Other provisions as to foreign law.-It may be pointed out that section 45 is not the only provision relevant to foreign law3. Under section 38, where the court has to form an opinion as to the law of any country, any statement of such law contained in a book printed under the authority of the Government of such country and purporting to contain any such law, is relevant. Secondly, under the same section, any report of the ruling of the courts of such country, contained in a book purporting to be a report of such rulings, is relevant. In respect of both these kinds of evidence, there is a presumption as to genuineness of the report which has to be drawn under section 84, if the conditions laid down in that section are satisfied.

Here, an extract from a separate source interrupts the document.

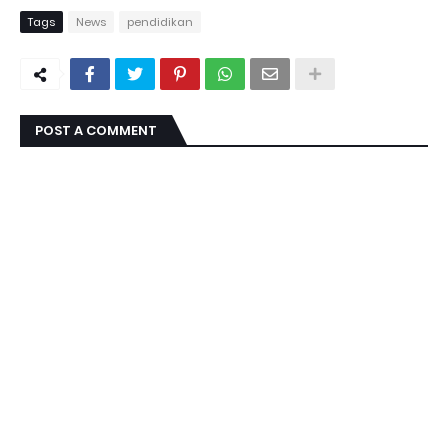
Tags
News
pendidikan
POST A COMMENT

Thirdly, amongst the facts of which the court must take judicial notice under section 57, certain items are mentioned, and these include certain species of foreign legislation. Fourthly, foreign law may be ascertained by a special statutory procedure, contained in two British statutes of 1859 and 1861, to which we shall refer later. Incidentially, it may be mentioned that in a very early case4 the Court of Chancery of England requested the Supreme Court of Calcutta for opinion on a question of Hindu law under one of these statutes. Fifthly, other special Acts sometimes contain provisions relevant to the ascertainment of foreign law.

With reference to section 38 of the Evidence Act, it may be mentioned that, while law reports, in order to be relevant under that section, need not be published under the authority of Government, other books relevant under that section, that is, statements of law, must be published under the authority of Government. For this reason, a statement of law, not contained in a law report and not published under the authority of Government, but contained in an unauthorised translation of the Code Napoleon,-a statement as to what the French law was,-was rejected by the Calcutta High Court5.

Agreement by parties to leave the question to the Judge.-Almost all these provisions, while resting on the theoretical postulate that foreign law is a question of fact, seek to introduce a qualification thereto for practical reasons. It may also be mentioned that while the English theory is that the relevant foreign law must be proved, like other matters of which no knowledge is imputed to the Judge "by appropriate evidence, i.e., by properly qualified witnesses,"6 there is an exception, where the parties agree to leave the investigation of the foreign law to the Judge and to dispense with the aid of witnesses7.

Foreign law in Appellate Court.-In connection with foreign law, there is an interesting aspect relating to the powers of appellate courts. Though the general rule is, that appellate courts are slow to interfere with trial courts on questions of fact, the rule applies with particular force only as regards the assessment of the relative veracity (of witnesses) and the judgment of the weight of evidence. This general rule is not applied with so much severity in relation to foreign law. In regard to foreign law, the inference of fact depends on written material and an appellate court, not being at any particular disadvantage in comparison with the trial court, is free to review the decision of the trial court, according to the view taken by Simon, P. in an English case8.

1. Chapter 17, supra.

2. See Bhashyam & Adiga on Negotiable Instruments, under section 137.

3. See sections 38, 57, 84 and British Statutes cited, infra.

4. Robbin v. Princess Victoria, 1 Jurist Old Series 179, referred to by Woodroffe under section 38.

5. Christian v. Dellani, 1899 ILR 26 Cal 931.

6. Nelson v. Bridport, (1845) 8 Bear 547: (1843-60) All Eng Reports Reprint 1932.

7. Fouad Jabboz v. Custodian etc., (1954) 1 All Eng Reports 145 (152, 153) (reviews cases).

8. Report of the International Law Commission, 1948, pp. 61-62; Cheshire Private International Law, (1970), p. 190, f.n. 2.